Segment Start: INPUT

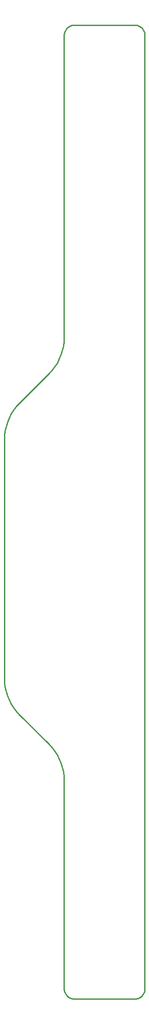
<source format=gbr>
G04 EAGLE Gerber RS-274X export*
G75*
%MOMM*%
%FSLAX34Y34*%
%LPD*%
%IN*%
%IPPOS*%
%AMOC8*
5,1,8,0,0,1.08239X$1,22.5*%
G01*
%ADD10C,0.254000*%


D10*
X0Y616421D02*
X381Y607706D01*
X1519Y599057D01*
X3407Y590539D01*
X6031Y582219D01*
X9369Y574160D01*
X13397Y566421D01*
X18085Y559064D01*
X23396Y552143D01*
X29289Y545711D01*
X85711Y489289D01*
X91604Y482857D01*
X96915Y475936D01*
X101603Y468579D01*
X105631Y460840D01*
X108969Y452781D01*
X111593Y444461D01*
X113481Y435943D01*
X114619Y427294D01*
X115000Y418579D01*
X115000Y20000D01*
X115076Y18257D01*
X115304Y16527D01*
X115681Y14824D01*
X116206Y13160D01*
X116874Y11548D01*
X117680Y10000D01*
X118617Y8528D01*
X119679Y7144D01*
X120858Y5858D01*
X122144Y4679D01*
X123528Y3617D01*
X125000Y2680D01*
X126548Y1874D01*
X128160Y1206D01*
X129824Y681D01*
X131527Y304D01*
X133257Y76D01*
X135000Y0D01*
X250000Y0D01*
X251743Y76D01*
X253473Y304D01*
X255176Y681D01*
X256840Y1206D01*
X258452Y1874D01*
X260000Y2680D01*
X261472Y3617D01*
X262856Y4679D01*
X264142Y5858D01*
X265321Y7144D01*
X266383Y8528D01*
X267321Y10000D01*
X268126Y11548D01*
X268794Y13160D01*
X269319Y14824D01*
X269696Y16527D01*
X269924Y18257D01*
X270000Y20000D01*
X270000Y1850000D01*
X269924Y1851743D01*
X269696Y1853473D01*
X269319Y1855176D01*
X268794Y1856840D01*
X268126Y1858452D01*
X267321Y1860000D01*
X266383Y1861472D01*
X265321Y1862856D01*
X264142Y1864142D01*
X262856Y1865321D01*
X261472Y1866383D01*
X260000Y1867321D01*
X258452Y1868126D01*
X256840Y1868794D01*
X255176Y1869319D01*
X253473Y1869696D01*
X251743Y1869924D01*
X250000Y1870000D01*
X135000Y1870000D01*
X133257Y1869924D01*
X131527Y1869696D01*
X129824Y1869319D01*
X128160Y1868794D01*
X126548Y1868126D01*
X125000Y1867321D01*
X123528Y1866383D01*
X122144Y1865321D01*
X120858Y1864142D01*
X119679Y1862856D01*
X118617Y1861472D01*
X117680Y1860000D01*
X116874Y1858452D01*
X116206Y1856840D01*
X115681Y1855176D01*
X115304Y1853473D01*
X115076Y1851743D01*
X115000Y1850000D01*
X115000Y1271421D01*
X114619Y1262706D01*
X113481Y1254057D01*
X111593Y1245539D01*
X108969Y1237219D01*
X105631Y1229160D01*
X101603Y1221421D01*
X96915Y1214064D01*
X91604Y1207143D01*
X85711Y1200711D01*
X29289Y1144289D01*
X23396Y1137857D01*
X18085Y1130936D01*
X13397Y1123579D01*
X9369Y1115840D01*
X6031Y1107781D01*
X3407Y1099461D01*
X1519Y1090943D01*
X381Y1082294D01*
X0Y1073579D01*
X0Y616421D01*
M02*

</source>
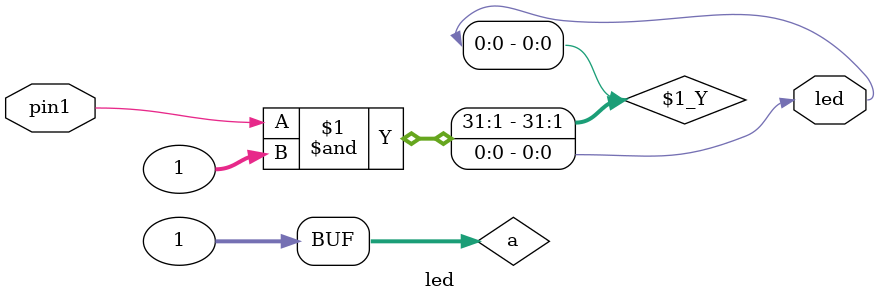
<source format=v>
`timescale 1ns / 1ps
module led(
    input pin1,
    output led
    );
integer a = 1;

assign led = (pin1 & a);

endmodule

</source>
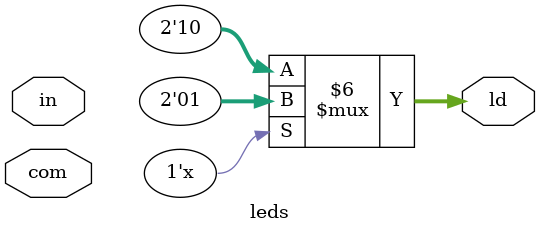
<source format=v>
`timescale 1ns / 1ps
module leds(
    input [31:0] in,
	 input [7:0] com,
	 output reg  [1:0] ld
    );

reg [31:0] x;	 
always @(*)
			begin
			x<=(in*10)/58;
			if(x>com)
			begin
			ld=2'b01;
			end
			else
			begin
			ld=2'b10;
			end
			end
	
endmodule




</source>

Segment End: INPUT

REQUIREMENT
Please reproduce the whole listing exactly; the pictures stay out.

PROBLEM SOLUTION
<source format=gbr>
G04 EAGLE Gerber RS-274X export*
G75*
%MOMM*%
%FSLAX34Y34*%
%LPD*%
%IN*%
%IPPOS*%
%AMOC8*
5,1,8,0,0,1.08239X$1,22.5*%
G01*
%ADD10C,0.254000*%


D10*
X0Y616421D02*
X381Y607706D01*
X1519Y599057D01*
X3407Y590539D01*
X6031Y582219D01*
X9369Y574160D01*
X13397Y566421D01*
X18085Y559064D01*
X23396Y552143D01*
X29289Y545711D01*
X85711Y489289D01*
X91604Y482857D01*
X96915Y475936D01*
X101603Y468579D01*
X105631Y460840D01*
X108969Y452781D01*
X111593Y444461D01*
X113481Y435943D01*
X114619Y427294D01*
X115000Y418579D01*
X115000Y20000D01*
X115076Y18257D01*
X115304Y16527D01*
X115681Y14824D01*
X116206Y13160D01*
X116874Y11548D01*
X117680Y10000D01*
X118617Y8528D01*
X119679Y7144D01*
X120858Y5858D01*
X122144Y4679D01*
X123528Y3617D01*
X125000Y2680D01*
X126548Y1874D01*
X128160Y1206D01*
X129824Y681D01*
X131527Y304D01*
X133257Y76D01*
X135000Y0D01*
X250000Y0D01*
X251743Y76D01*
X253473Y304D01*
X255176Y681D01*
X256840Y1206D01*
X258452Y1874D01*
X260000Y2680D01*
X261472Y3617D01*
X262856Y4679D01*
X264142Y5858D01*
X265321Y7144D01*
X266383Y8528D01*
X267321Y10000D01*
X268126Y11548D01*
X268794Y13160D01*
X269319Y14824D01*
X269696Y16527D01*
X269924Y18257D01*
X270000Y20000D01*
X270000Y1850000D01*
X269924Y1851743D01*
X269696Y1853473D01*
X269319Y1855176D01*
X268794Y1856840D01*
X268126Y1858452D01*
X267321Y1860000D01*
X266383Y1861472D01*
X265321Y1862856D01*
X264142Y1864142D01*
X262856Y1865321D01*
X261472Y1866383D01*
X260000Y1867321D01*
X258452Y1868126D01*
X256840Y1868794D01*
X255176Y1869319D01*
X253473Y1869696D01*
X251743Y1869924D01*
X250000Y1870000D01*
X135000Y1870000D01*
X133257Y1869924D01*
X131527Y1869696D01*
X129824Y1869319D01*
X128160Y1868794D01*
X126548Y1868126D01*
X125000Y1867321D01*
X123528Y1866383D01*
X122144Y1865321D01*
X120858Y1864142D01*
X119679Y1862856D01*
X118617Y1861472D01*
X117680Y1860000D01*
X116874Y1858452D01*
X116206Y1856840D01*
X115681Y1855176D01*
X115304Y1853473D01*
X115076Y1851743D01*
X115000Y1850000D01*
X115000Y1271421D01*
X114619Y1262706D01*
X113481Y1254057D01*
X111593Y1245539D01*
X108969Y1237219D01*
X105631Y1229160D01*
X101603Y1221421D01*
X96915Y1214064D01*
X91604Y1207143D01*
X85711Y1200711D01*
X29289Y1144289D01*
X23396Y1137857D01*
X18085Y1130936D01*
X13397Y1123579D01*
X9369Y1115840D01*
X6031Y1107781D01*
X3407Y1099461D01*
X1519Y1090943D01*
X381Y1082294D01*
X0Y1073579D01*
X0Y616421D01*
M02*

</source>
<source format=v>
`timescale 1ns / 1ps
module led(
    input pin1,
    output led
    );
integer a = 1;

assign led = (pin1 & a);

endmodule

</source>
<source format=v>
`timescale 1ns / 1ps
module leds(
    input [31:0] in,
	 input [7:0] com,
	 output reg  [1:0] ld
    );

reg [31:0] x;	 
always @(*)
			begin
			x<=(in*10)/58;
			if(x>com)
			begin
			ld=2'b01;
			end
			else
			begin
			ld=2'b10;
			end
			end
	
endmodule




</source>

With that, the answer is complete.